The applicant shall maintain life insurance as security for his child support obligation in the event of his premature death while he is still obliged to pay child support and designate the respondent as the beneficiary of the proceeds to be held in trust for the benefit of the children, if the terms of his policy or plan permit. If not, he shall designate the respondent mother as the beneficiary of the coverage. Within 30 days of the release of these reasons, the applicant shall provide the respondent with proof that the policy or plan of insurance is in force and that the beneficiary designation has been made. The coverage and beneficiary designations shall be maintained pending final disposition or variation in the event of a material change in circumstances.
The parties shall use the software application known as My Family Wizard to keep each other informed, in writing, of day to day parenting issues and concerns before the children are returned to his or her care.
The respondent shall keep the applicant informed of the date, time and location of the children’s health care and education related appointments should he wish to attend or obtain information about them directly. If her consent is required for this purpose, it shall be provided forthwith, in writing.
The parties shall exchange their 2019 income tax returns and notices of assessment. The applicant’s monthly child support payment and share of s. 7 expenses shall be adjusted accordingly. Any amounts owed by either party, shall be added to or deducted from the retroactive lump sum owing. If counsel cannot agree on the calculations, they may schedule a case conference before me to proceed within 60 days of the release of these reasons. Otherwise, both matters shall be considered resolved.

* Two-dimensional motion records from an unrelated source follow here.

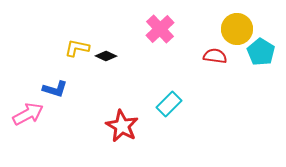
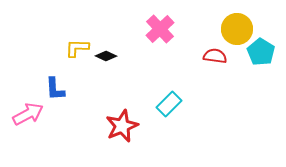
yellow L-shape: rotated 10 degrees counterclockwise
blue L-shape: rotated 70 degrees clockwise
red star: rotated 20 degrees clockwise
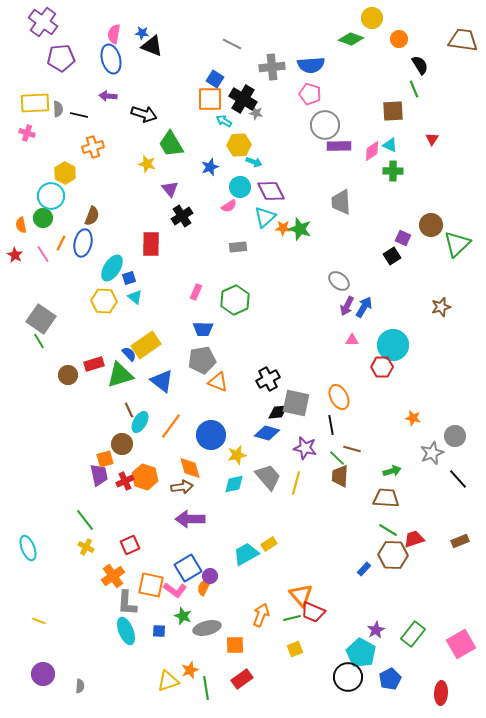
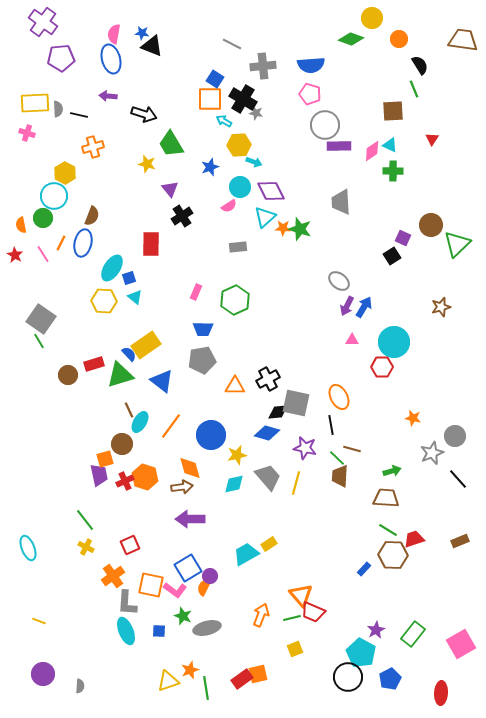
gray cross at (272, 67): moved 9 px left, 1 px up
cyan circle at (51, 196): moved 3 px right
cyan circle at (393, 345): moved 1 px right, 3 px up
orange triangle at (218, 382): moved 17 px right, 4 px down; rotated 20 degrees counterclockwise
orange square at (235, 645): moved 23 px right, 29 px down; rotated 12 degrees counterclockwise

If the parties are unable to resolve the issue of costs, the applicant shall deliver his submissions to the respondent and the court within 15 days. The respondent shall have 15 days thereafter to deliver her submissions. Exclusive of Bills of Costs and Offers to Settle, each party’s submissions shall not exceed 2 pages, double spaced using 12 pt. font. The applicant shall have a 5 day right of reply not to exceed one page on the same terms. Any reference to the Family Law Rules or case law shall be provided by hyperlink only.